The experience left Land discouraged. “Intelligent men in groups are as a rule stupid,” he concluded. “And very intelligent men in the automobile industry were fantastically and simply stupid.” Land and Polaroid went on to make their fortune in another area altogether: instant photography.

“Intelligent men in the automobile industry were simply stupid”

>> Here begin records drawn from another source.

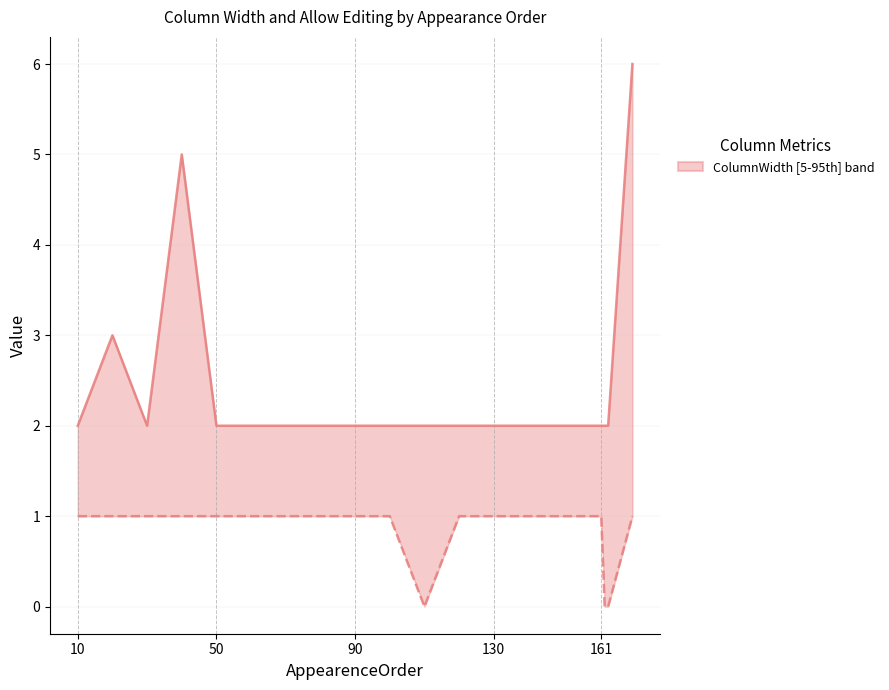

True or false: AllowEditing and ColumnWidth cross at least once.

False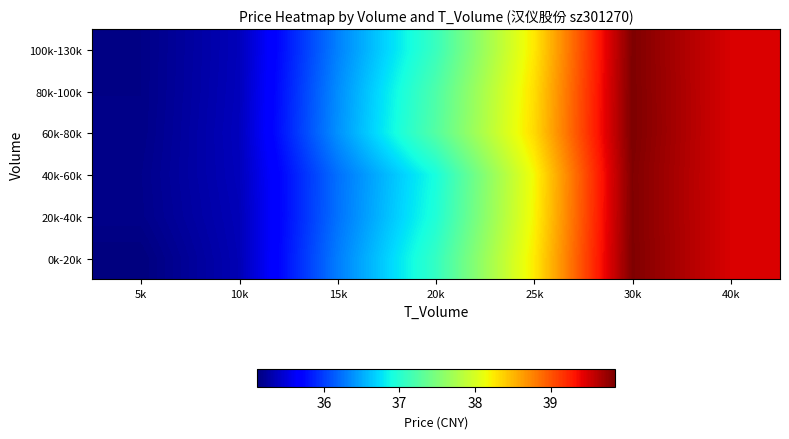

How many data points does each series have?

7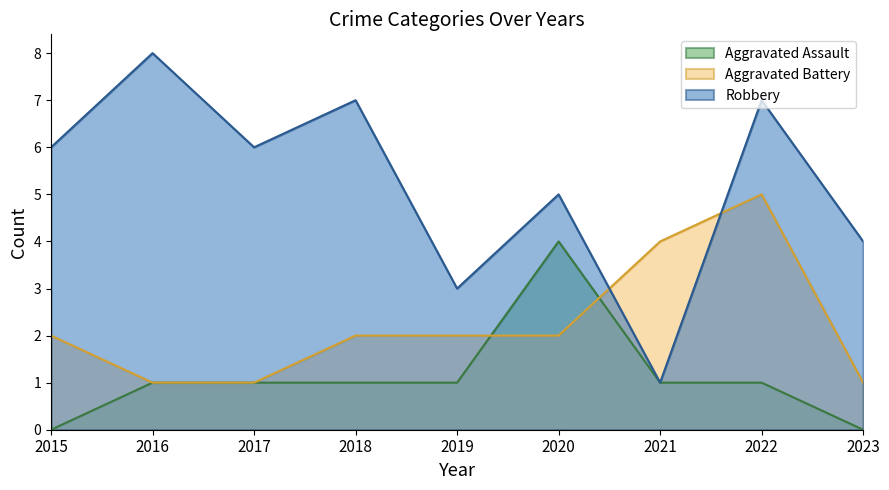

Which series has the largest total across all categories?

Robbery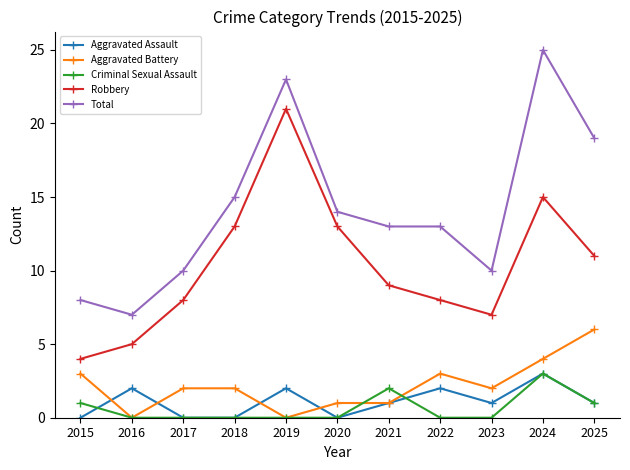

Which series changed the most between 2015 and 2024?

Total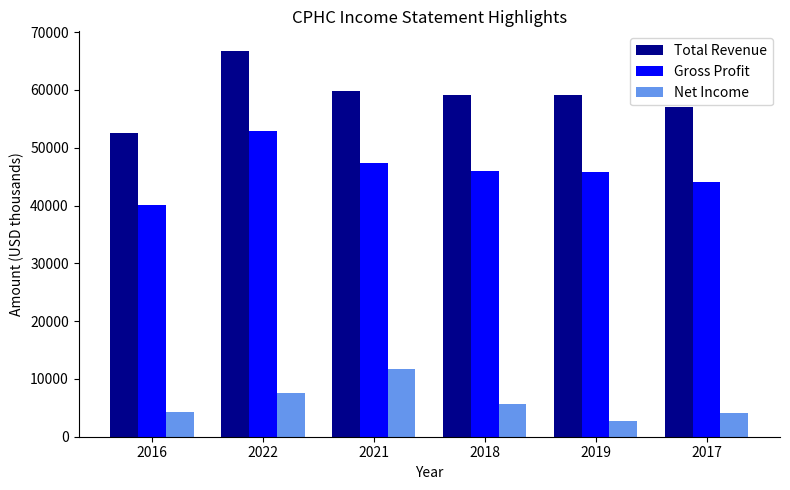

Between 2022 and 2021, which series saw the biggest shift?

Total Revenue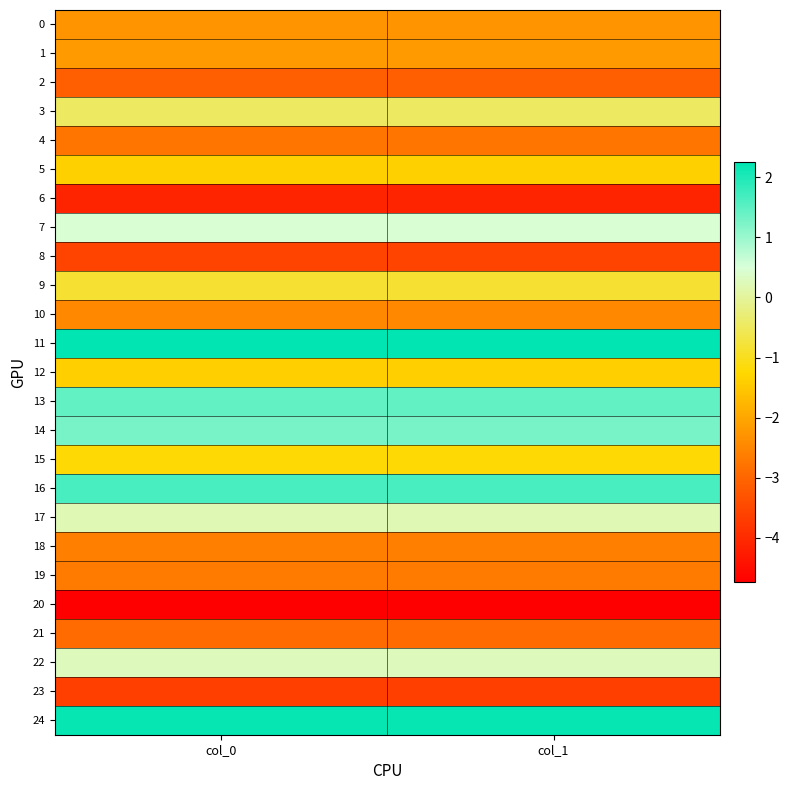

At col_0, list the series in order from smallest to largest.

20, 6, 23, 8, 2, 21, 4, 19, 18, 10, 0, 1, 12, 5, 15, 9, 3, 17, 22, 7, 14, 13, 16, 24, 11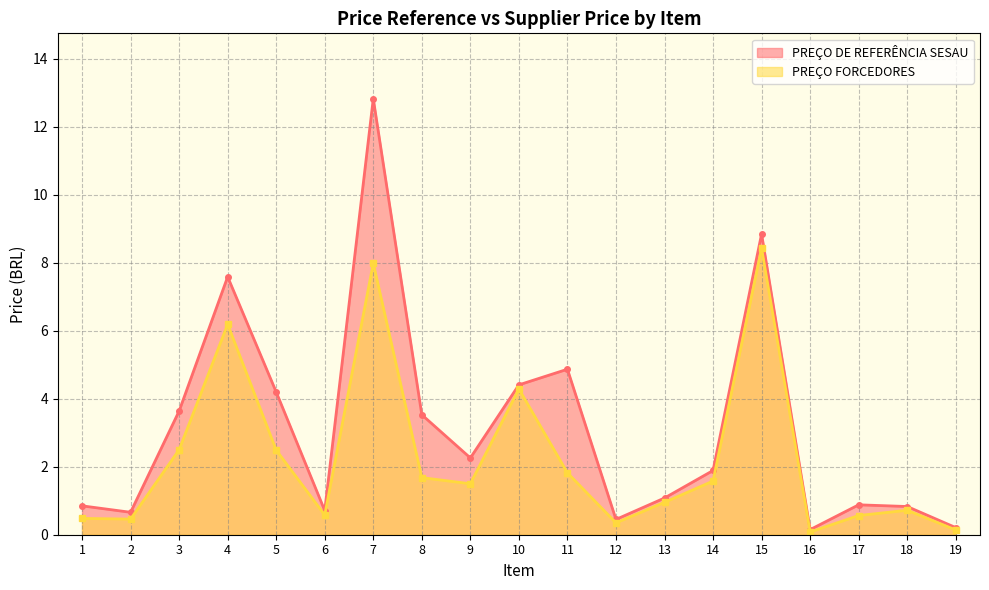

What is the value of the PREÇO DE REFERÊNCIA SESAU point at the 9th from the left?

2.3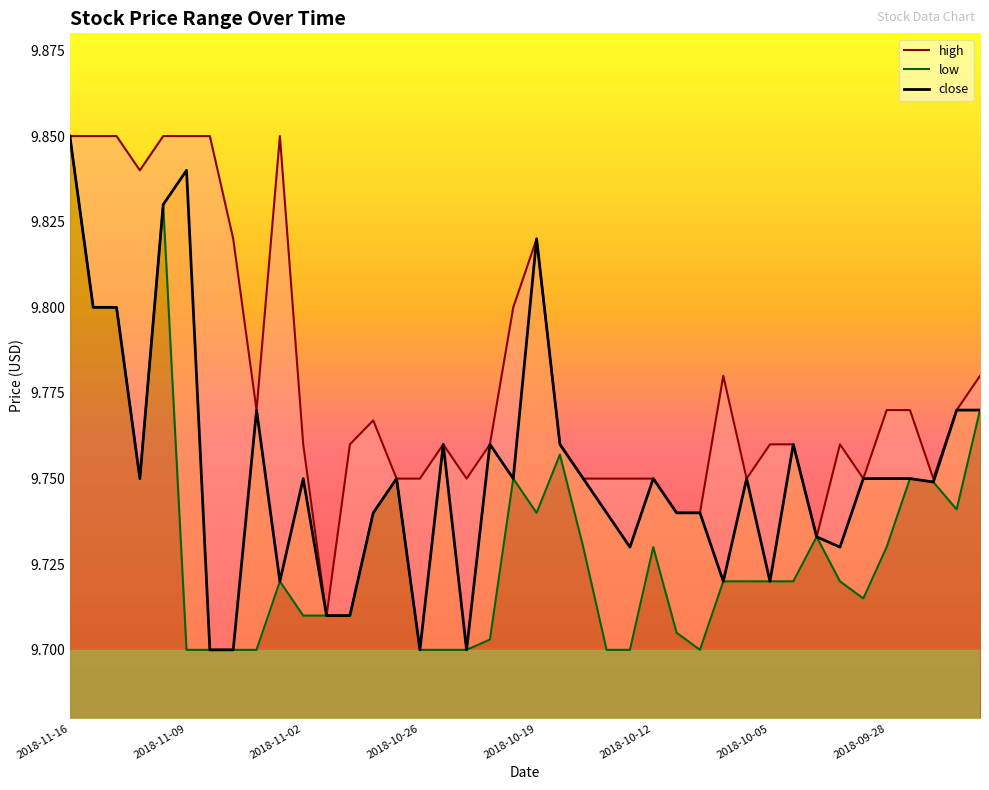

What is the total value across all series at 2018-09-24?

29.3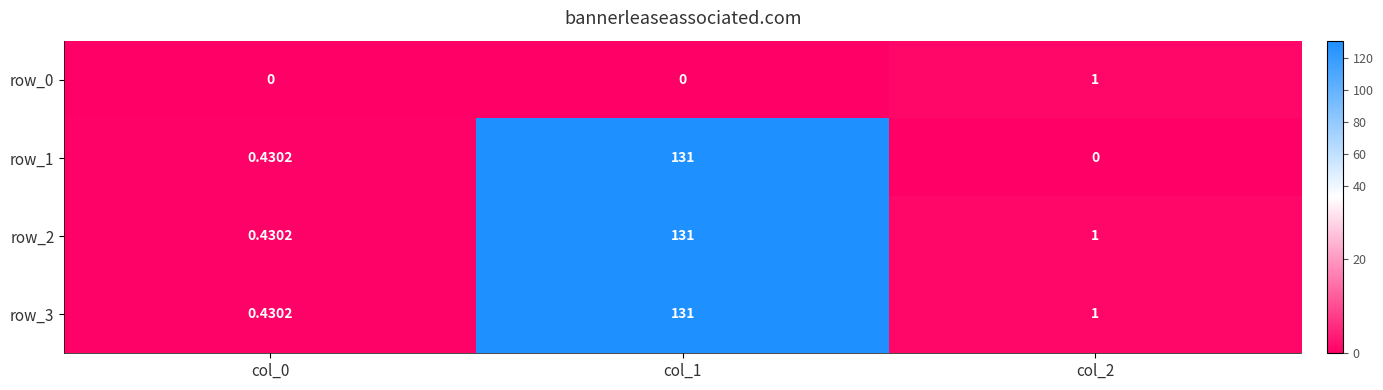

Is the value of row_3 at col_1 greater than the value of row_1 at col_0?

Yes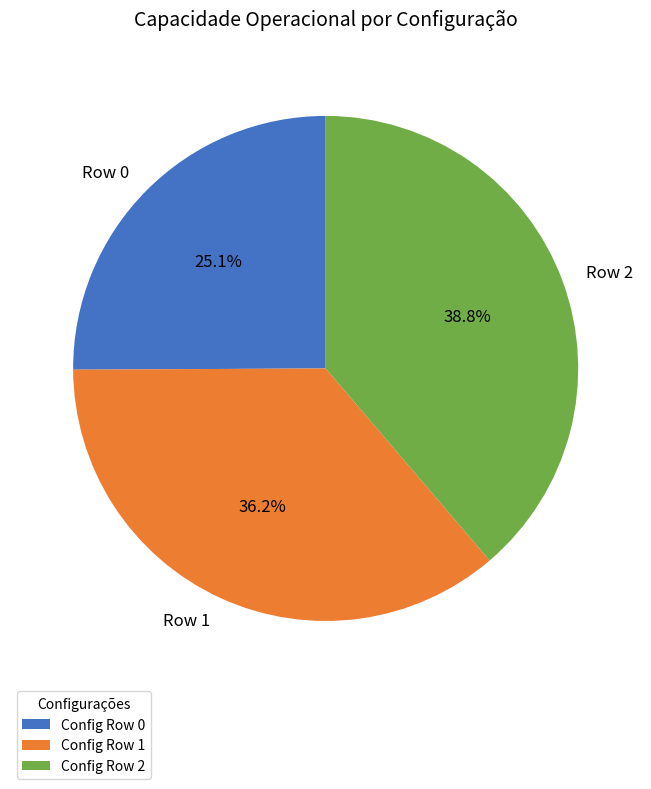

Count the number of slices in the pie.

3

With the rise of improved street lighting and multi-lane highways, the perils of the death dazzle largely receded to unfortunate encounters on rural roads. Yet inventors persisted in creating glare-blocking sunglasses and elaborate visors. Perhaps the most curious solution was patented by an ophthalmic surgeon in 1988: “liquid sunglasses”, an eye-drop gel to directly coat the eyeballs of drivers. But then the problem has never quite gone away, particularly given the modern popularity of SUVs. Comparatively lax regulation of headlight aiming in the US means that at their greater height, SUV headlights can shine right into the windscreens of passenger cars. Drivers themselves have also been changing: ageing eyes are more susceptible to glare, and baby boomers now run more risk of being dazzled.

Is a new anti-glare invention needed? Perhaps not. In 2001, a study by the American Automobile Association came to the startling conclusion that Land’s system remains the best: “Polarised lighting is the only countermeasure for headlight glare which has the potential to be used in all situations and resolve all problems.” All that was lacking, they noted, was precisely what had been missing in 1948: the will and patience to legislate for universal implementation.

Land himself always regarded Polaroid’s original purpose as his most important invention and the great tragedy of his career. “I didn’t set out to make money, but to get the polariser used,” he claimed in 1974. “It would have saved 40 lives a night.”